▶ _WRITTEN INSTRUCTION 1_
From the passage below on Wegner's reexamination reform proposal, pull out word for word the stretch that starts at "According to Hal" and ends after "and a jury.".
▶ _WRITTEN INSTRUCTION 2_
Pick up the passage below on Wegner's reexamination reform proposal right after its last sentence and keep writing it.

▶ _TEXT EXCERPT_
## START

Wegner on Reexamination Reform

According to Hal Wegner's "Dear Jon letter" on patent reform, much more important than getting the average pendency down and eliminating the four-plus year reexaminations is that the Office immediately tackle the clearly most important reexaminations: Reexaminations that are filed by a losing party (or his strawman) after a full trial on the merits, after years of work on both sides, millions of dollars in fees by each side, and countless hours spent by a trial court, its staff and a jury.

He proposes an immediate fix to the most important reexamination proceedings that is available in the gap between now and the effective date of any new legislation:

We now have roughly sixty APJ’s who are eager and willing to take up the
post-grant review system that may pass Congress as early as next year. In the
meantime, why not designate two (2) of the most problematic reexaminations to
each APJ, immediately, and have the APJ clear up the 120 most serious
reexamination cases. If this were done, all of the reexaminations that have
generated so much notoriety to the system could be disposed of quite promptly.
Within the category of the Top 120 Cases there could be included the longest
pending reexaminations.

## END

[Dataset records]
## START

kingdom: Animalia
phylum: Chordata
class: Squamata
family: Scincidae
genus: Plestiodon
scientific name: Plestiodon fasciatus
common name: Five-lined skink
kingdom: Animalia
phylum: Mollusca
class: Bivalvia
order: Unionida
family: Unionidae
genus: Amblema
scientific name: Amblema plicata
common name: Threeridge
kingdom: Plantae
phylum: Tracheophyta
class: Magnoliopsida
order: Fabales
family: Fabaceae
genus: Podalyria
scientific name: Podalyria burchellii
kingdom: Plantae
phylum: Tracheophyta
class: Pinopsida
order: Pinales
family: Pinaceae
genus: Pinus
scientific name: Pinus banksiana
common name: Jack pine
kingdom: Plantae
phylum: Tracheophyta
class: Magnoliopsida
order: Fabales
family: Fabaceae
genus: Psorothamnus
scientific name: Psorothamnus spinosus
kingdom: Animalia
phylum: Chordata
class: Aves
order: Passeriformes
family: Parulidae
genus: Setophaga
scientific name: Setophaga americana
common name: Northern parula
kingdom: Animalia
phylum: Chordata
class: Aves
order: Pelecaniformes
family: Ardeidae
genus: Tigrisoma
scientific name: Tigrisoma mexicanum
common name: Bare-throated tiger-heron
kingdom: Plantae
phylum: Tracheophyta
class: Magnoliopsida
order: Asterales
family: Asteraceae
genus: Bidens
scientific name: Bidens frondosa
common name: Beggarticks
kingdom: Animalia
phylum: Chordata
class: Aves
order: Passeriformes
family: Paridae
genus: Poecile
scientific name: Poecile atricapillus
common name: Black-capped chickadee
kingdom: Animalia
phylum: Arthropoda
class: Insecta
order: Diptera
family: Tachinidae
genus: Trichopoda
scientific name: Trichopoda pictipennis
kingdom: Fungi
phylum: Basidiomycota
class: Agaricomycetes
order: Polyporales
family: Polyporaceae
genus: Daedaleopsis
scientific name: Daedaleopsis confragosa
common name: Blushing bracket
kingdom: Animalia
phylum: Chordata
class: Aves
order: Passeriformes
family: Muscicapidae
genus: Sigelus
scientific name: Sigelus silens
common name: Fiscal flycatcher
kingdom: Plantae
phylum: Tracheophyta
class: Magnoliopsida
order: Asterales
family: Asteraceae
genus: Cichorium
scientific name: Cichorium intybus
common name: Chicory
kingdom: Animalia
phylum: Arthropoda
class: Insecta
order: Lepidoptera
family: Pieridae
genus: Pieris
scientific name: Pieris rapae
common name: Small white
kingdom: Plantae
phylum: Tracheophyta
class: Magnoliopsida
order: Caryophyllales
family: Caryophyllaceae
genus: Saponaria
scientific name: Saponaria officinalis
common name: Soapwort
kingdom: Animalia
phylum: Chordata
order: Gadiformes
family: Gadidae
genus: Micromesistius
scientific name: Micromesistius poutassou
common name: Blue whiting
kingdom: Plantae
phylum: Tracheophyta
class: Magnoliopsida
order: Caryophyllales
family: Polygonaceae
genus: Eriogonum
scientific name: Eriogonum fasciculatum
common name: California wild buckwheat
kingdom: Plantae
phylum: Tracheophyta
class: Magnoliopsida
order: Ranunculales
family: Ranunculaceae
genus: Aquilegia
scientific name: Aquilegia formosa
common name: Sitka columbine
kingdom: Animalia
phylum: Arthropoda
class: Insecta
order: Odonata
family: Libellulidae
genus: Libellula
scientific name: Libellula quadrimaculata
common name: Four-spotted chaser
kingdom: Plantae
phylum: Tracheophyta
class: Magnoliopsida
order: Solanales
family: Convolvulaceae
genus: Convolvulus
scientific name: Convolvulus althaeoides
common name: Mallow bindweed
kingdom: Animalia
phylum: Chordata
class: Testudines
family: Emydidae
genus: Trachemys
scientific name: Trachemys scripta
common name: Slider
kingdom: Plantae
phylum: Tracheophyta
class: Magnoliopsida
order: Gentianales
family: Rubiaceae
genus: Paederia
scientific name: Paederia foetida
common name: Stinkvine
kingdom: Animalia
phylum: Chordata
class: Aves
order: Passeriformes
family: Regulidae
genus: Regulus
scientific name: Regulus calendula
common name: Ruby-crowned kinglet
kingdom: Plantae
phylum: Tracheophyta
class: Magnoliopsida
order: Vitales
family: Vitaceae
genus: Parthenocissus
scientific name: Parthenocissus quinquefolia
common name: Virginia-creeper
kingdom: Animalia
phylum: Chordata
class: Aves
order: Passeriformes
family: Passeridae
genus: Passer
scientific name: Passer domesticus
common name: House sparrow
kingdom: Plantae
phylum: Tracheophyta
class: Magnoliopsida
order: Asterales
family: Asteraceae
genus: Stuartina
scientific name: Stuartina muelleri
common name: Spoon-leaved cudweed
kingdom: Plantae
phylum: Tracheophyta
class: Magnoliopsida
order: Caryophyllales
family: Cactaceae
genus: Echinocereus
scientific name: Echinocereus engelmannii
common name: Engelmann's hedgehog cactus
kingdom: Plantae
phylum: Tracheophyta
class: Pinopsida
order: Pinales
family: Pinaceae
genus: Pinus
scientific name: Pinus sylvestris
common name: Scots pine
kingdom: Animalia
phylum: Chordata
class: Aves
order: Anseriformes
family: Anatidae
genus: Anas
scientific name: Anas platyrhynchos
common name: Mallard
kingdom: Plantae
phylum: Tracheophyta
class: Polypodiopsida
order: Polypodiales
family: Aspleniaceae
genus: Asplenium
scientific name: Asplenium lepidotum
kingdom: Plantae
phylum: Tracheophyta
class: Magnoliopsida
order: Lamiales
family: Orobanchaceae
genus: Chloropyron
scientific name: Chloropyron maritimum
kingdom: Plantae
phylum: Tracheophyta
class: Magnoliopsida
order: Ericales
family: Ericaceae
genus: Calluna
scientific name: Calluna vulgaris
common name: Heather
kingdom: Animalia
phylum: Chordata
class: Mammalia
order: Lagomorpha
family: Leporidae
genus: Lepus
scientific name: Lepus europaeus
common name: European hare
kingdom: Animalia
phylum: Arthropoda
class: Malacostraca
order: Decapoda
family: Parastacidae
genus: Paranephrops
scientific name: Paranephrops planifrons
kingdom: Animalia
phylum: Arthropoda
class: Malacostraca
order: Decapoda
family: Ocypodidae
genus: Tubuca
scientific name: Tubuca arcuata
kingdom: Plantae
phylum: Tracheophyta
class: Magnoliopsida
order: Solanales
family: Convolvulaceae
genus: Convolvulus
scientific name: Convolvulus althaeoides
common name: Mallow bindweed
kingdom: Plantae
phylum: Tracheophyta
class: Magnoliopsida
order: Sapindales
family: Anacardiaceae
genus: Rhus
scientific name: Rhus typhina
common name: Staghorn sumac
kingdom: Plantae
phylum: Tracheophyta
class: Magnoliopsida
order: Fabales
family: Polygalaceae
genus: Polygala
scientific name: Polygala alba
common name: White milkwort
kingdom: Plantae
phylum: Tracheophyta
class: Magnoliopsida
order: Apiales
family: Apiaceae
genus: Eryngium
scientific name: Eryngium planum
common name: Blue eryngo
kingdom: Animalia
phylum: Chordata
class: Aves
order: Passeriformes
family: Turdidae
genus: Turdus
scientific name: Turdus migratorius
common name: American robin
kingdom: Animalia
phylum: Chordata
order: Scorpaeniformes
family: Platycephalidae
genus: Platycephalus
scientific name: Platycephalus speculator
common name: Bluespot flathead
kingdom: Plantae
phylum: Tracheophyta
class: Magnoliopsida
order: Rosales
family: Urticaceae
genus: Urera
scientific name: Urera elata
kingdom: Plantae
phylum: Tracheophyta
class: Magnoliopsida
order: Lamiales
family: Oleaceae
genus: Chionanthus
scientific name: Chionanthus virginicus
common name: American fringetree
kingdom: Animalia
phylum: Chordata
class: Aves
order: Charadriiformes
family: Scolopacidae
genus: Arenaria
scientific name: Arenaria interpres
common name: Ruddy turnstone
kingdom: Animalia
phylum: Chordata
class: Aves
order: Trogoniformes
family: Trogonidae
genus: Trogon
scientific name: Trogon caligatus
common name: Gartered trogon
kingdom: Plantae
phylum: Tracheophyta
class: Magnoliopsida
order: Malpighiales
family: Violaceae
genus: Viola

## END

▶ _TASK ANSWER 1_
According to Hal Wegner's "Dear Jon letter" on patent reform, much more important than getting the average pendency down and eliminating the four-plus year reexaminations is that the Office immediately tackle the clearly most important reexaminations: Reexaminations that are filed by a losing party (or his strawman) after a full trial on the merits, after years of work on both sides, millions of dollars in fees by each side, and countless hours spent by a trial court, its staff and a jury.

▶ _TASK ANSWER 2_
APJ’s would also streamline the process through ad hoc innovations. For example, we are now experiencing "paperless" interference proceedings that have been established through ad hoc orders of APJ’s. Only APJ’s have the security in their positions to innovate in such a manner, to the great benefit of the system (and also providing a pathway for the Office at large).

APJ’s should also be assigned all new reexaminations before the Order stage where there has been either (a) a prior reexamination proceeding filed; or (b) there is concurrent (or prior) litigation on the patent. Examiners are too often paralyzed into a default grant of an Order, when in fact there is no substantial new question of patentability. Only an APJ will have the confidence to deny a reexamination order in a case within these categories, which would greatly streamline the work of the Office.